» Work order
Line by line, transcribe the data below exactly and pass over the images.

# # #

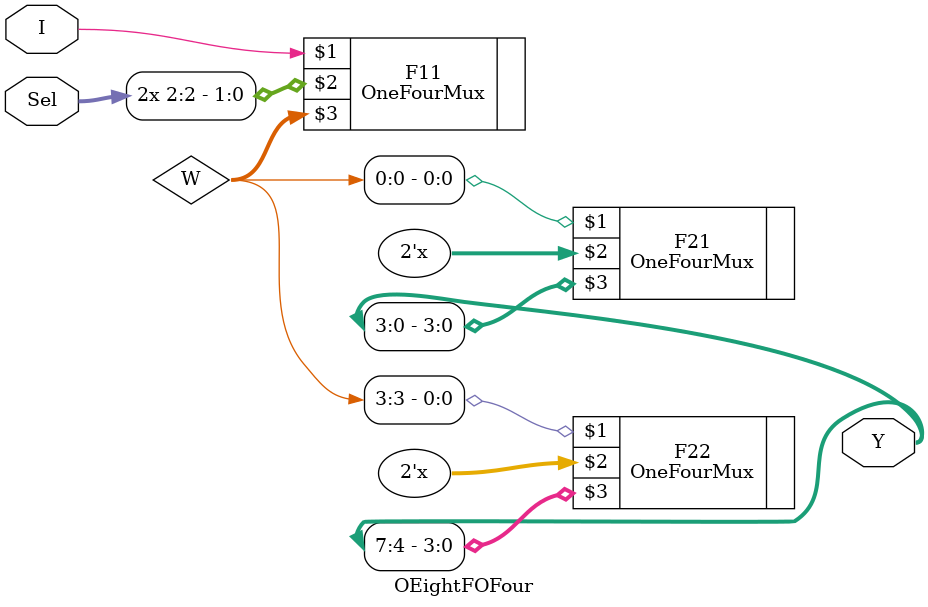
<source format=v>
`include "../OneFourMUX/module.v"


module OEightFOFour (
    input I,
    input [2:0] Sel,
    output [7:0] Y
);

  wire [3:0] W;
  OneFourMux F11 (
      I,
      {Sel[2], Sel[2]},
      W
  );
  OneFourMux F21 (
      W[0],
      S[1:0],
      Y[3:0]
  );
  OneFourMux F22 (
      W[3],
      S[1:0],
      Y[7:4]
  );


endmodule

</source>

# # #

» Solution to this task
<source format=v>
`include "../OneFourMUX/module.v"


module OEightFOFour (
    input I,
    input [2:0] Sel,
    output [7:0] Y
);

  wire [3:0] W;
  OneFourMux F11 (
      I,
      {Sel[2], Sel[2]},
      W
  );
  OneFourMux F21 (
      W[0],
      S[1:0],
      Y[3:0]
  );
  OneFourMux F22 (
      W[3],
      S[1:0],
      Y[7:4]
  );


endmodule

</source>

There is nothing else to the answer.